For the standard set of languages and frameworks I like to use for web development (HTML, Sass, Ruby, Rails, ...) I usually prefer a solid text editor accompanied by the terminal over complex IDEs. Over the past few months, I tried quite a few text editors and I've settled with TextMate. Here's why.
TextMate makes the right decisions. It has a native user interface, it's responsive, fast and doesn't consume vast amounts of resources. You immediately feel that it is a native macOS app. Compare this to the other text editors I have tried: Sublime Text and Atom. They use platform independent technologies and visually integrate miserably into macOS.

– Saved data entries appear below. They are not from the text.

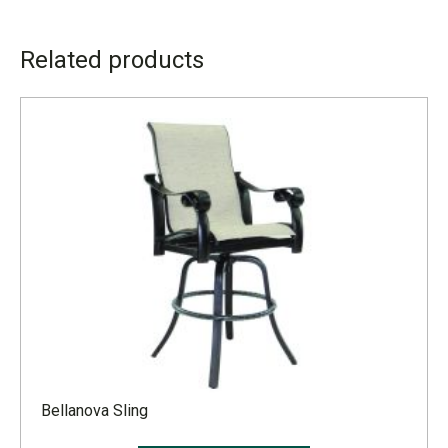
ADDITIONAL INFORMATION
Related products
LEAD TIME
4 to 6 weeks
Bellanova Sling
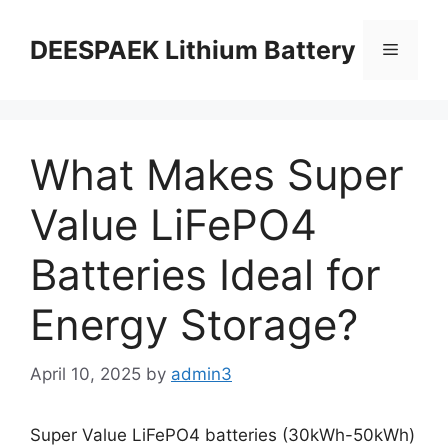
DEESPAEK Lithium Battery
What Makes Super
Value LiFePO4
Batteries Ideal for
Energy Storage?
April 10, 2025
by
admin3
Super Value LiFePO4 batteries (30kWh-50kWh)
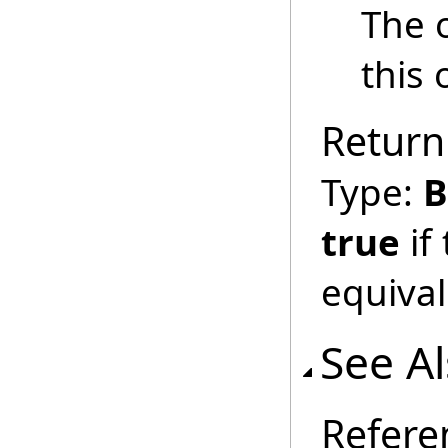
The 
this 
Return
Type:
B
true
if
equival
See A
Refere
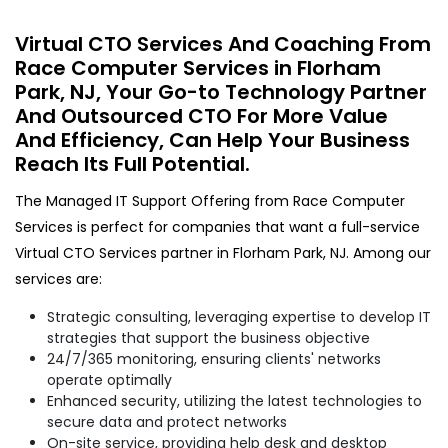
Virtual CTO Services And Coaching From
Race Computer Services in Florham
Park, NJ, Your Go-to Technology Partner
And Outsourced CTO For More Value
And Efficiency, Can Help Your Business
Reach Its Full Potential.
The Managed IT Support Offering from Race Computer
Services is perfect for companies that want a full-service
Virtual CTO Services partner in Florham Park, NJ. Among our
services are:
Strategic consulting, leveraging expertise to develop IT
strategies that support the business objective
24/7/365 monitoring, ensuring clients' networks
operate optimally
Enhanced security, utilizing the latest technologies to
secure data and protect networks
On-site service, providing help desk and desktop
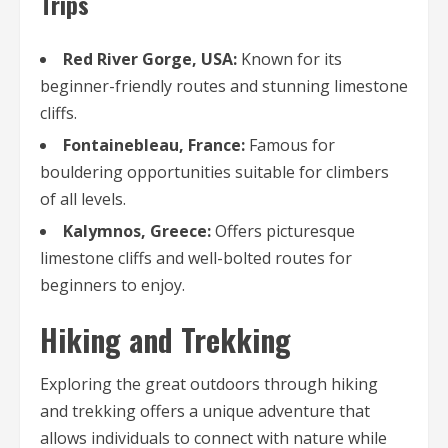
Trips
Red River Gorge, USA:
Known for its
beginner-friendly routes and stunning limestone
cliffs.
Fontainebleau, France:
Famous for
bouldering opportunities suitable for climbers
of all levels.
Kalymnos, Greece:
Offers picturesque
limestone cliffs and well-bolted routes for
beginners to enjoy.
Hiking and Trekking
Exploring the great outdoors through hiking
and trekking offers a unique adventure that
allows individuals to connect with nature while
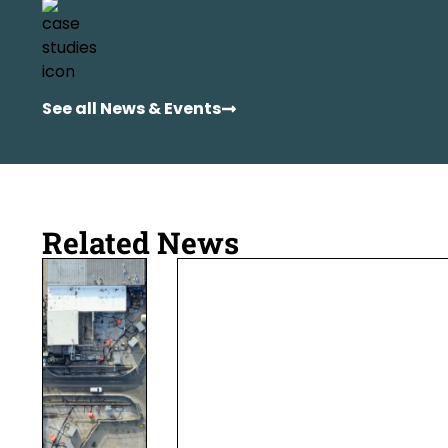
See all News & Events
Related News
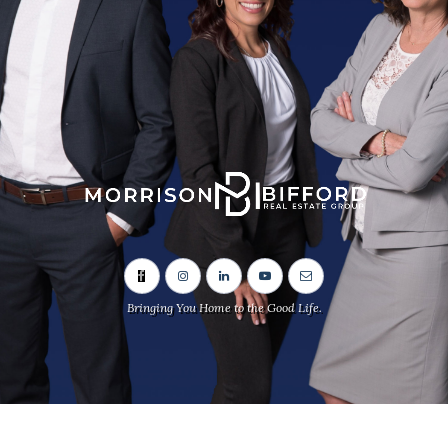
Bringing You Home to the Good Life.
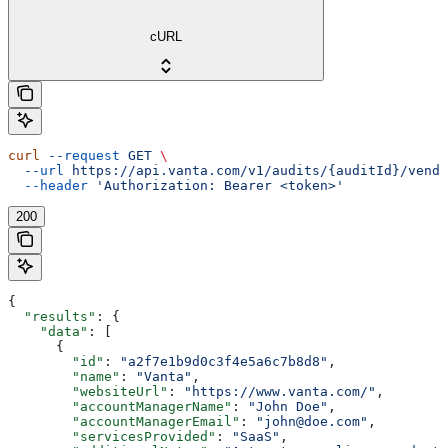
cURL
curl
 --request
 GET
 \
  --url
 https://api.vanta.com/v1/audits/{auditId}/vendo
  --header
 'Authorization: Bearer <token>'
200
{
  "results"
: {
    "data"
: [
      {
        "id"
: 
"a2f7e1b9d0c3f4e5a6c7b8d8"
,
        "name"
: 
"Vanta"
,
        "websiteUrl"
: 
"https://www.vanta.com/"
,
        "accountManagerName"
: 
"John Doe"
,
        "accountManagerEmail"
: 
"john@doe.com"
,
        "servicesProvided"
: 
"SaaS"
,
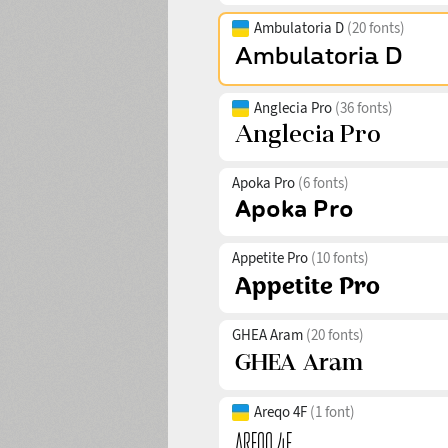
Ambulatoria D
(20 fonts)
Anglecia Pro
(36 fonts)
Apoka Pro
(6 fonts)
Appetite Pro
(10 fonts)
GHEA Aram
(20 fonts)
Areqo 4F
(1 font)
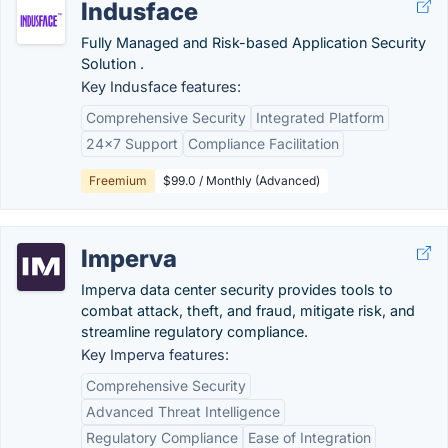
Indusface
Fully Managed and Risk-based Application Security
Solution .
Key Indusface features:
Comprehensive Security
Integrated Platform
24x7 Support
Compliance Facilitation
Freemium
$99.0 / Monthly (Advanced)
Imperva
Imperva data center security provides tools to
combat attack, theft, and fraud, mitigate risk, and
streamline regulatory compliance.
Key Imperva features:
Comprehensive Security
Advanced Threat Intelligence
Regulatory Compliance
Ease of Integration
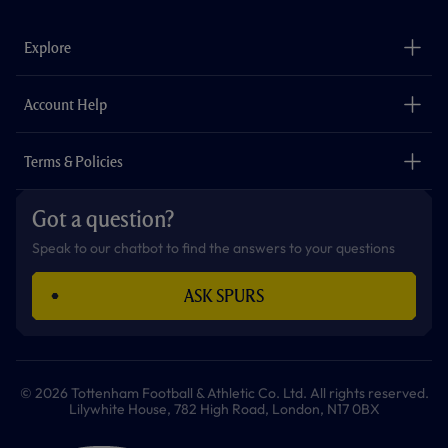
e
t
t
t
t
t
b
a
o
t
s
u
o
g
k
e
a
b
Explore
o
r
r
p
e
k
a
p
m
The Club
Careers
Account Help
Safeguarding
Foundation
Contact Us
Accessibility
Terms & Policies
Cookie Policy
Privacy Policy
Got a question?
Terms & Conditions
Speak to our chatbot to find the answers to your questions
ASK SPURS
© 2026 Tottenham Football & Athletic Co. Ltd. All rights reserved.
Lilywhite House, 782 High Road, London, N17 0BX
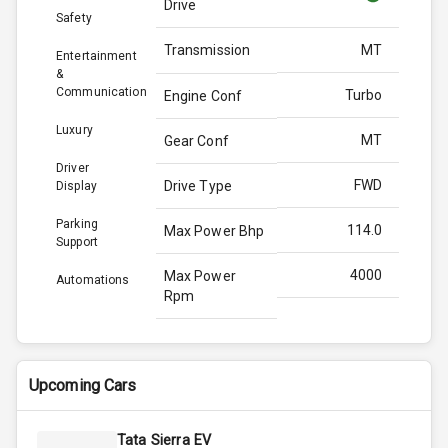
Drive
Safety
Transmission
MT
Entertainment
&
Communication
Turbo
Engine Conf
Luxury
MT
Gear Conf
Driver
FWD
Drive Type
Display
Parking
114.0
Max Power Bhp
Support
4000
Max Power
Automations
Rpm
N/A
Max Torque
Bhp
Upcoming Cars
2750
Max Torque
Rpm
Tata Sierra EV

Equally important are the choices for typography, code style and syntax theme. The text is perfectly readable, font size and color contrast are carefully chosen. My experience with other code editors was a lot worse. Especially Atom has terrible default choices for font size (too big) and color themes (poor contrast of text on the background). Sure you can change it, but why not doing it right from the start?
These things deserve attention, after all it's reading code what I do most in an editor. What's a lot less interesting to me is IDE-like functionality like integration of version control systems and alike. Sure, most code editors (including TextMate) do offer things like that. However, I tend to use the terminal for accompanying tasks like git, build tools or running tests. Therefore the possibility to interact with development tools from the editor's user interface is not on my personal priority list.
I absolutely recommend TextMate as a code editor.